▸ WHAT IS BEING ASKED
Copy, from the data below, each line that has the word "status".

[[ PROVIDED RECORDS open ]]

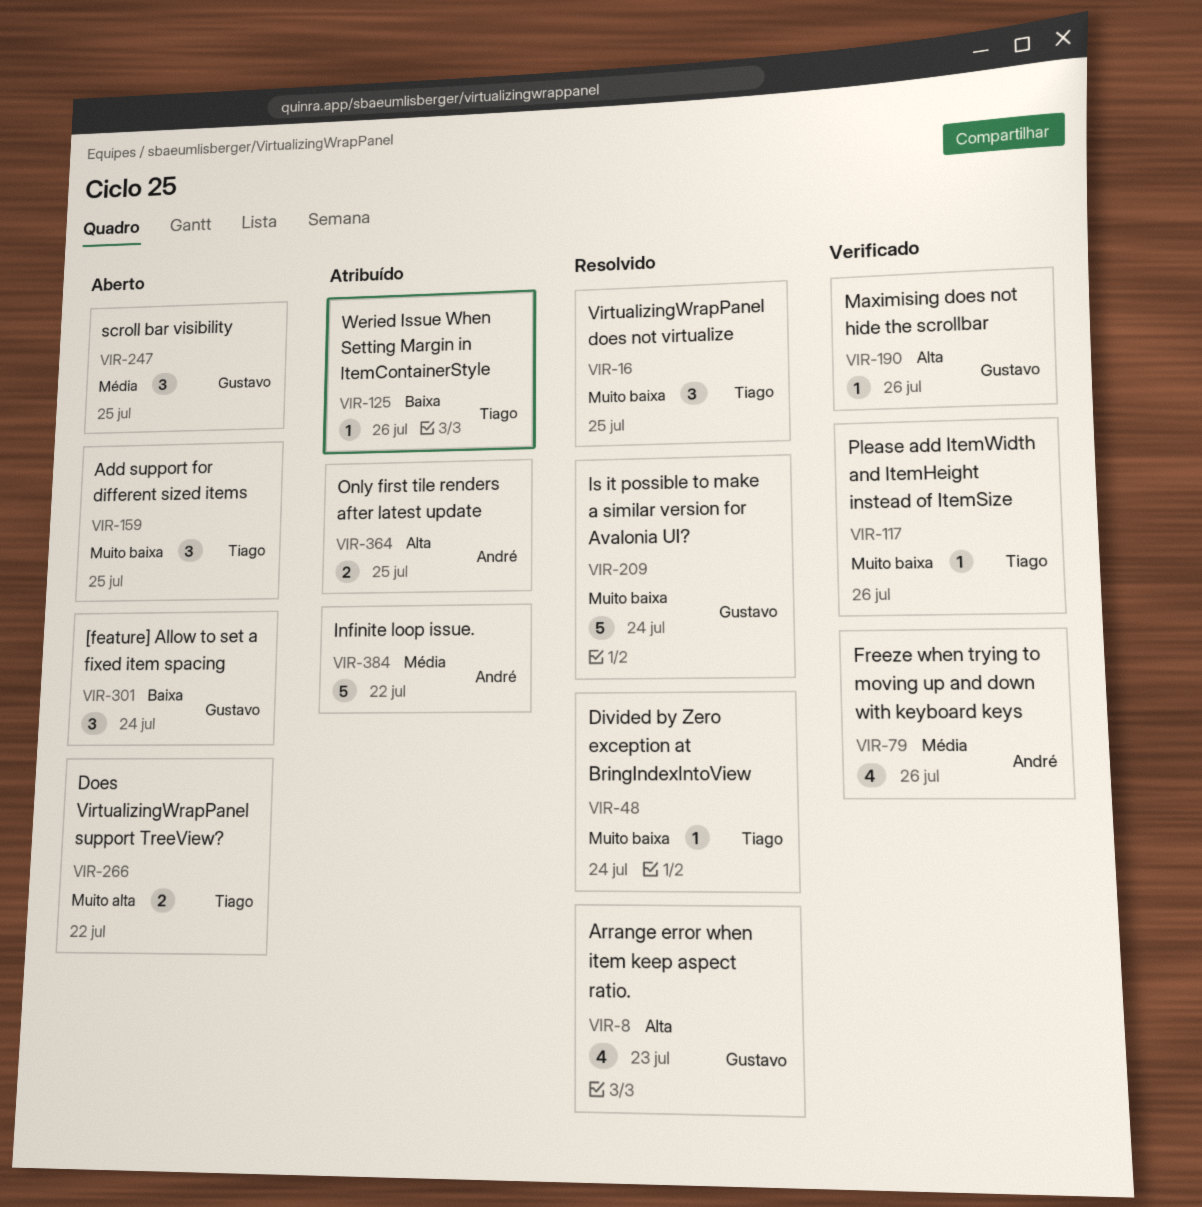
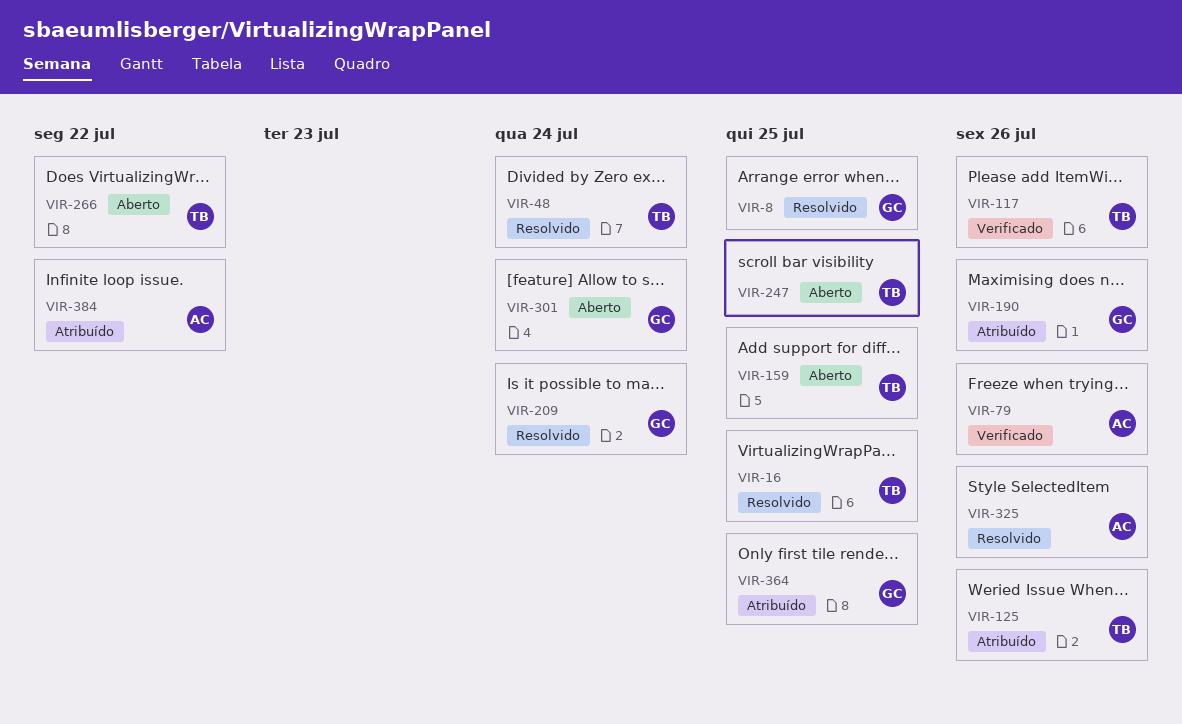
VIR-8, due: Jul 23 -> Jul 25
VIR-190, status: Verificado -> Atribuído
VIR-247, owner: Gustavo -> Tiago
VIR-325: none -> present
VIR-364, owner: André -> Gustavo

[[ PROVIDED RECORDS closed ]]
[[ PROVIDED RECORDS open ]]

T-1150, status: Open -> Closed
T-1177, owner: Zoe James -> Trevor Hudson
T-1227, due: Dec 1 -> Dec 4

[[ PROVIDED RECORDS closed ]]

▸ SOLUTION BELOW
VIR-190, status: Verificado -> Atribuído
T-1150, status: Open -> Closed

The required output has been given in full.